Notes and documents shared or discussed during the Sept. 30, 2011 afternoon working session on Land Access for new farmers.
Land Access session notes (PDF)

Helpful documents shared (all in PDF format):

  • Lease Agreement Guide – by Deb Heleba, David Major and Bill Snow, 8 pgs. Nice shorter summary of considerations for landowners and landseekers, elements of a lease, and types of agreements.
  • Land for Good leasing modules – by Kathy Ruhf, Bob Bernstein, Deb Heleba, and Annette Higby. These 4 modules were designed to be completed online by New England farmers considering leasing farmland. Modules include deciding whether you’re ready to lease, types of leases, what’s in a lease, and lease negotiation and management.
  • Managing Landlord-Tenant Relationships – 4 pg fact sheet from Ohio State University. Focuses on successfully managing the already established relationship between landowner and tenant farmer.
  • Farmland Tenure and Leasing Legal Guide – by Annette Higby, 15 pgs. Written as one chapter in a longer business guide for farmers in VT. Covers lease checklists, essential components of a lease, what to do about soil improvement and capital investments in the property, and considerations for both landowners and tenant farmers.
  • Greenhorns Compendium of Land Access Fact Sheets and Resources – compiled by the Greenhorns, includes many of the above resources along with dozens more gleaned from organizations and websites across the country.


There are a lot of exciting new and ongoing initiatives in the Northeast to connect new farmers with land. Some of these are examining innovative ways for farmers to gain access, gain equity, and/or keep land affordable. Please check out the “What Organizations Are Doing” section of the notes posted above.
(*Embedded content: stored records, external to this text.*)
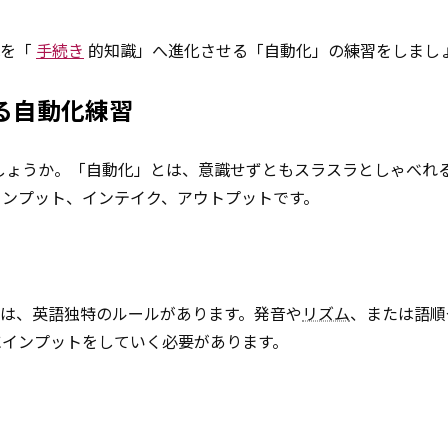
識を「
手続き
的知識」へ進化させる「自動化」の練習をしまし
る自動化練習
しょうか。「自動化」とは、意識せずともスラスラとしゃべれ
インプット、インテイク、アウトプットです。
は、英語独特のルールがあります。発音や
リズム
、または語順
にインプットをしていく必要があります。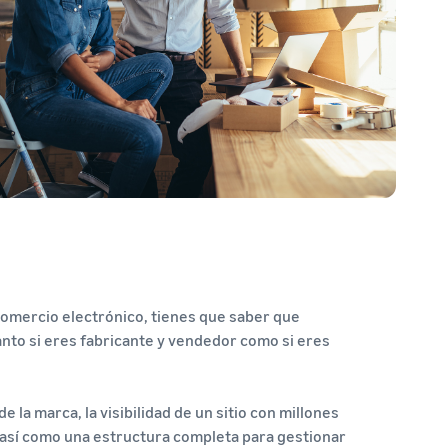
comercio electrónico, tienes que saber que
nto si eres fabricante y vendedor como si eres
 la marca, la visibilidad de un sitio con millones
s, así como una estructura completa para gestionar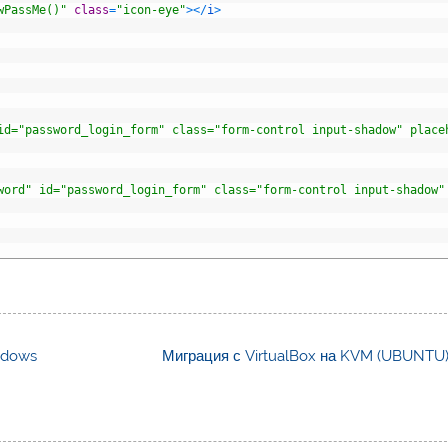
wPassMe()"
class
=
"icon-eye"
>
<
/
i
>
id="password_login_form" class="form-control input-shadow" place
word" id="password_login_form" class="form-control input-shadow"
ndows
Миграция с VirtualBox на KVM (UBUNTU)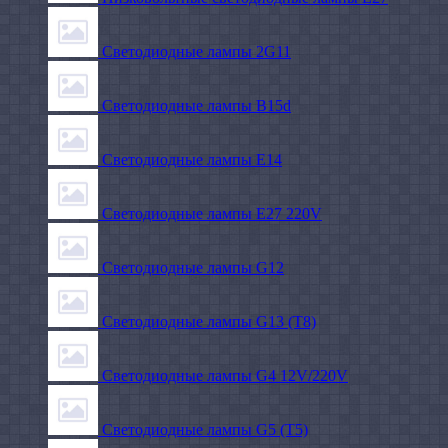
Светодиодные лампы 2G11
Светодиодные лампы B15d
Светодиодные лампы E14
Светодиодные лампы E27 220V
Светодиодные лампы G12
Светодиодные лампы G13 (T8)
Светодиодные лампы G4 12V/220V
Светодиодные лампы G5 (T5)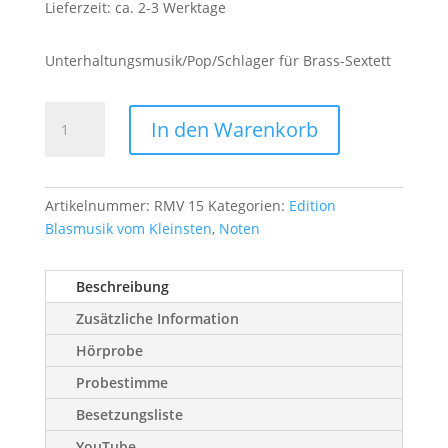
Lieferzeit: ca. 2-3 Werktage
Unterhaltungsmusik/Pop/Schlager für Brass-Sextett
Puppet
In den Warenkorb
on
a
String
-
Artikelnummer:
RMV 15
Kategorien:
Edition
as
Blasmusik vom Kleinsten
,
Noten
performed
by
Beschreibung
Sandie
Zusätzliche Information
Shaw
-
Hörprobe
Menge
Probestimme
Besetzungsliste
YouTube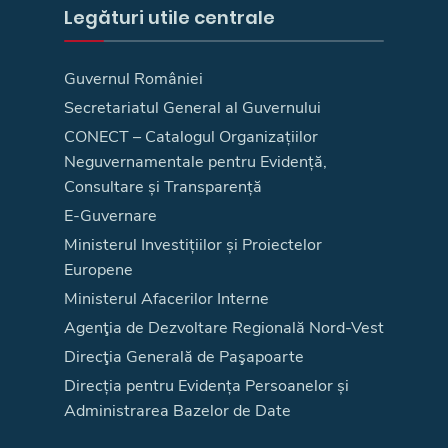
Legături utile centrale
Guvernul României
Secretariatul General al Guvernului
CONECT – Catalogul Organizațiilor
Neguvernamentale pentru Evidență,
Consultare și Transparență
E-Guvernare
Ministerul Investițiilor și Proiectelor
Europene
Ministerul Afacerilor Interne
Agenţia de Dezvoltare Regională Nord-Vest
Direcţia Generală de Paşapoarte
Direcția pentru Evidența Persoanelor și
Administrarea Bazelor de Date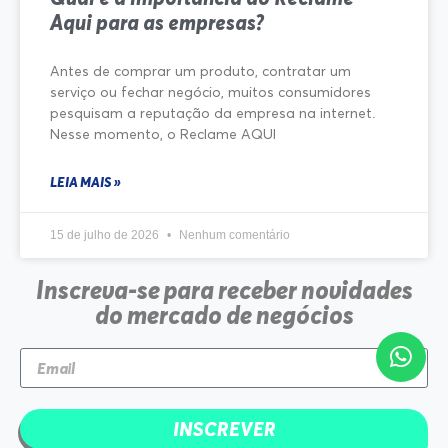
Aqui para as empresas?
Antes de comprar um produto, contratar um
serviço ou fechar negócio, muitos consumidores
pesquisam a reputação da empresa na internet.
Nesse momento, o Reclame AQUI
LEIA MAIS »
15 de julho de 2026
Nenhum comentário
Inscreva-se para receber novidades
do mercado de negócios
INSCREVER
The group was very interested in developing a protocol for dealing with the barrage of requests that dozens of disparate groups around the region each receive from both landowners and landseekers. We’d like to be more efficient at dealing with these requests while also making sure we’re giving people the best information and referrals. Several ideas emerged for addressing this issue; including a unified land listing portal that would refer people to local organizations listing and linking farmland in each local area, and developing resource packets to send to landowners and landseekers upon first contact. The Cornell Small Farms Program will pursue this idea of a land listing portal in future grant applications.